Adquirido de um espanhol morto em 1949, o imóvel reformado e inaugurado com festa em 1961 foi o espaço escolhido pelo Nobel da Literatura para passar suas festas de réveillon, de onde podia ver os fogos de artifício lançados do porto. Em 1972, o poeta passou ali sua última virada. No ano seguinte, o do golpe de Estado que derrubou o presidente Salvador Allende e de sua morte, La Sebastiana foi saqueada.
Durante a ditadura chilena, Valpo enfrentou um regime de toque de recolher que afetou empresas e prejudicou hotéis e pousadas. A crise econômica no começo do final dos anos 1970 fechou indústrias e transferiu outras para Santiago, em especial as de refino de açúcar e de doces. A casa museu foi restaurada em 1991, com apoio de empresários espanhóis, e aberta como centro cultural em 1997.

Reconstrução

Entre os inúmeros desafios que Valparaíso tem pela frente estão justamente a sua preservação e planejamento. De acordo com a prefeitura, está sendo elaborado um plano de recuperação, fortalecimento e conservação de infraestrutura relativa às funções históricas do porto e do patrimônio subaquático, que inclui a pesca, e o enfrentamento às vulnerabilidades a desastres naturais, como terremotos, inundações e incêndios, além de garantir a sustentabilidade dos sistemas tradicionais de transporte, como os degradados ascensores e bondes.
Entre as medidas, pretende-se investir na preservação das estruturas e fachadas das construções e traçar diretrizes estratégicas para o monitoramento. A administração espera, a partir de parcerias com o governo de Michelle Bachelet, obter novas fontes de recursos para financiar seu plano de recuperação e fortalecer seu potencial como cidade patrimonial, turística e cultural. Valpo é vista também como um polo de desenvolvimento tecnológico.
Depois de enfrentar grandes incêndios em 2007 e 2010, ano que foi assolada também por um forte terremoto, em abril deste ano Valparaíso voltou a sofrer com o fogo iniciado em uma reserva florestal em La Polvora, que matou 15 pessoas, destruiu 2.837 casas e deixou mais de 8 mil desalojados nos cerros El Litre, La Cruz, Las Cañas, Mariposas, Mercedes, Ramaditas e Rocuant.
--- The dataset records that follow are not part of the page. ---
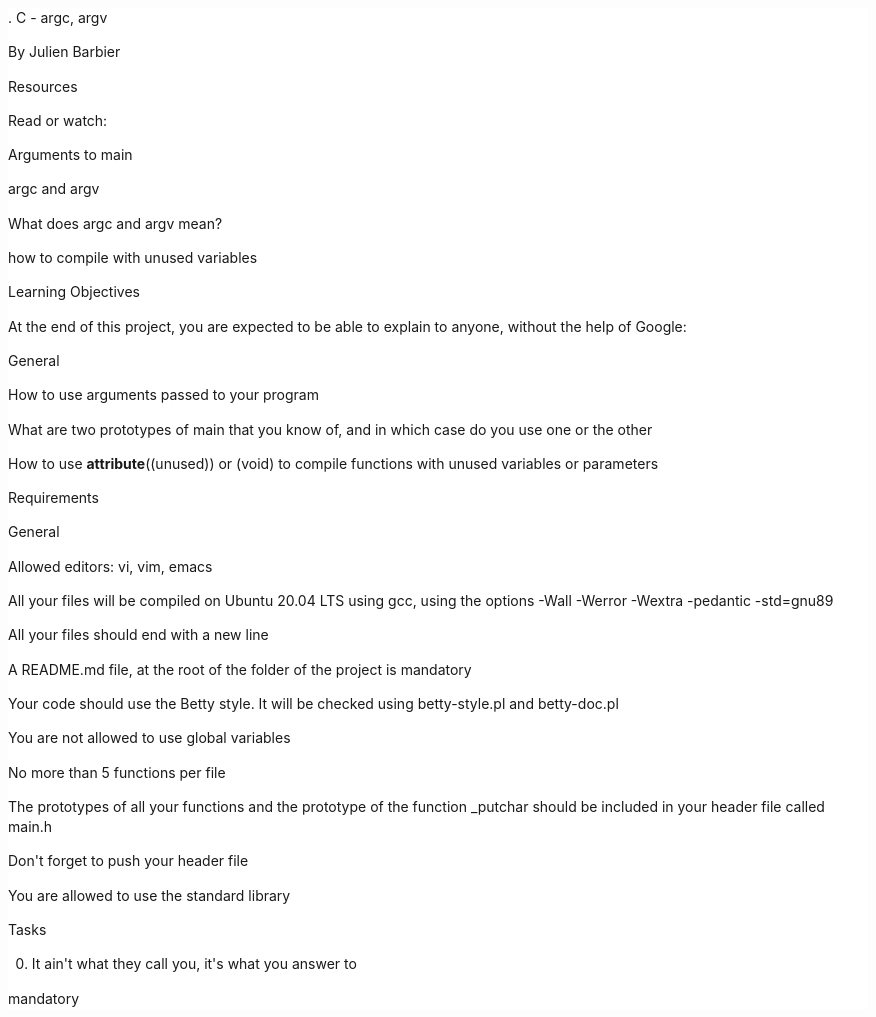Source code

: . C - argc, argv

By Julien Barbier

Resources

Read or watch:



Arguments to main

argc and argv

What does argc and argv mean?

how to compile with unused variables

Learning Objectives

At the end of this project, you are expected to be able to explain to anyone, without the help of Google:



General

How to use arguments passed to your program

What are two prototypes of main that you know of, and in which case do you use one or the other

How to use __attribute__((unused)) or (void) to compile functions with unused variables or parameters

Requirements

General

Allowed editors: vi, vim, emacs

All your files will be compiled on Ubuntu 20.04 LTS using gcc, using the options -Wall -Werror -Wextra -pedantic -std=gnu89

All your files should end with a new line

A README.md file, at the root of the folder of the project is mandatory

Your code should use the Betty style. It will be checked using betty-style.pl and betty-doc.pl

You are not allowed to use global variables

No more than 5 functions per file

The prototypes of all your functions and the prototype of the function _putchar should be included in your header file called main.h

Don't forget to push your header file

You are allowed to use the standard library

Tasks

0. It ain't what they call you, it's what you answer to

mandatory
A reconstrução, no entanto, não segue a mesma velocidade das chamas. O Ministério da Habitação lançou um plano com obras de infraestrutura que não devem ficar prontas antes de 2021 e de ajuda para a recuperação das casas até 2017. Até outubro passado, segundo o próprio governo, apenas 27% das famílias tinham reerguido suas moradias nos cerros de Valparaíso.